AUFGABENSTELLUNG> Schreibe den Spielbericht über Mainz gegen Stuttgart im Anschluss an seinen letzten Satz weiter.
··· TEXTABSCHNITT ···
FSV Mainz 05 – VfB Stuttgart 3:1

Ein sehr abwechselungsreiches Freitagsspiel zwischen dem 1. FSV Mainz 05 und dem VfB Stuttgart endete mit 3:1 für die Hausherren. Neben zwei Platzverweisen und einem umstrittenen Elfmeter bot die Partie außerdem eine interessante Systemumstellung von Gäste-Trainer Labbadia.

Tuchel bringt vier Neue, Stuttgart unverändert

Grundaufstellungen

Im Vergleich zur 1:3-Heimniederlage gegen Werder Bremen in der Vorwoche wechselte der zuletzt wegen seines Verhaltens an der Seitenlinie kritisierte Mainz-Trainer Thomas Tuchel vier Spieler: Für den verletzten Noveski sowie Fathi, Malli und Choupo-Mouting begannen Müller, Polanski, Baumgartlinger und Ivanschitz. Taktisch ordnete Tuchel seine Spieler wie zuletzt auch in einem 4-3-1-2-System an, mit welchem die 05er in der vergangenen Saison so erfolgreich gewesen waren.

Mit Ivanschitz spielte auf der Spielmacherposition ein direkterer Spieler, der immer wieder in die Spitze vorstieß und dort die von dem sehr beweglichen Stürmerpaar gerissenen Löcher nutzen sollte. Die natürliche fehlende Breite des Systems wurde offensiv damit kompensiert, dass die beiden Außenverteidiger weit aufrückten und sich die Mittelfeldspieler auf den Halbpositionen, Soto und Baumgartlinger, ebenfalls situativ auf die Flügel bewegten.

VfB-Coach Labbadia ließ seine Mannschaft im Vergleich zur Vorwoche unverändert und blieb dem bewährten 4-2-3-1-System treu. Hauptansatzpunkt waren die beiden Flügel, auf denen die Stuttgarter jeweils nominell eine 2:1-Überzahl vorzuweisen hatten. Die Außenverteidiger sollten nach vorne gehen, um sich dann gemeinsam mit den Mittelfeldspielern in den Rücken der Abwehr kombinieren zu können. Dies klappte jedoch nur in der Anfangsphase. Nachdem Tuchel seine Mittelfeldspieler nach etwa zehn Minuten zur Ordnung gerufen hatte, kamen die Stuttgarter nur einmal, nämlich beim Führungstor in der 50. Spielminute, in den Rücken der Mainzer Abwehr.
··· FOLGENDE DATEN ···
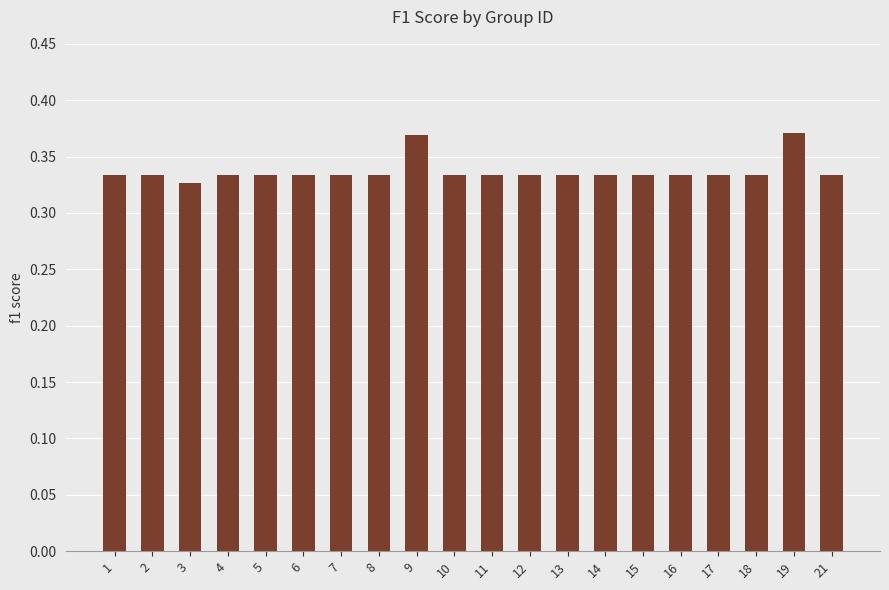

What is the sum of all values?

6.7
···
ANTWORT>
Situatives Angriffspressing auf beiden Seiten

Trotz der gänzlich unterschiedlichen Spielsysteme agierten beide Teams gegen den Ball relativ ähnlich: Frühes Zustellen der „einfachen“ Passwege ins Mittelfeld mithilfe der beiden Stürmer (Hajnal schob dazu bei gegnerischem Ballbesitz auf Cacaus Höhe), aggressives Pressing weit in der gegnerische Hälfte bei ungenauen Zuspielen oder technischen Fehlern. Diese Spielweise führte dazu, dass beide Mannschaften zunächst große Schwierigkeiten hatten, ein geordnetes Aufbauspiel aus der Innenverteidigung aufzubauen.

Gerade die Mainzer erzielten im Laufe der Partie einige wertvolle Ballgewinne gegen einen aufgerückten Gegner, jedoch fehlten ihnen anschließend die Anspielstationen auf den Außen, ein großer Nachteil des 4-3-1-2-Systems. Die Stuttgarter dagegen zeigten zwar ebenfalls eine ordentliche Leistung im Spiel gegen den Ball, versäumten es aber ein echtes Mittel gegen die drei defensiven Mittelfeldspieler der Mainzer zu finden, die trotz aller Bemühungen häufig vertikal angespielt werden konnten.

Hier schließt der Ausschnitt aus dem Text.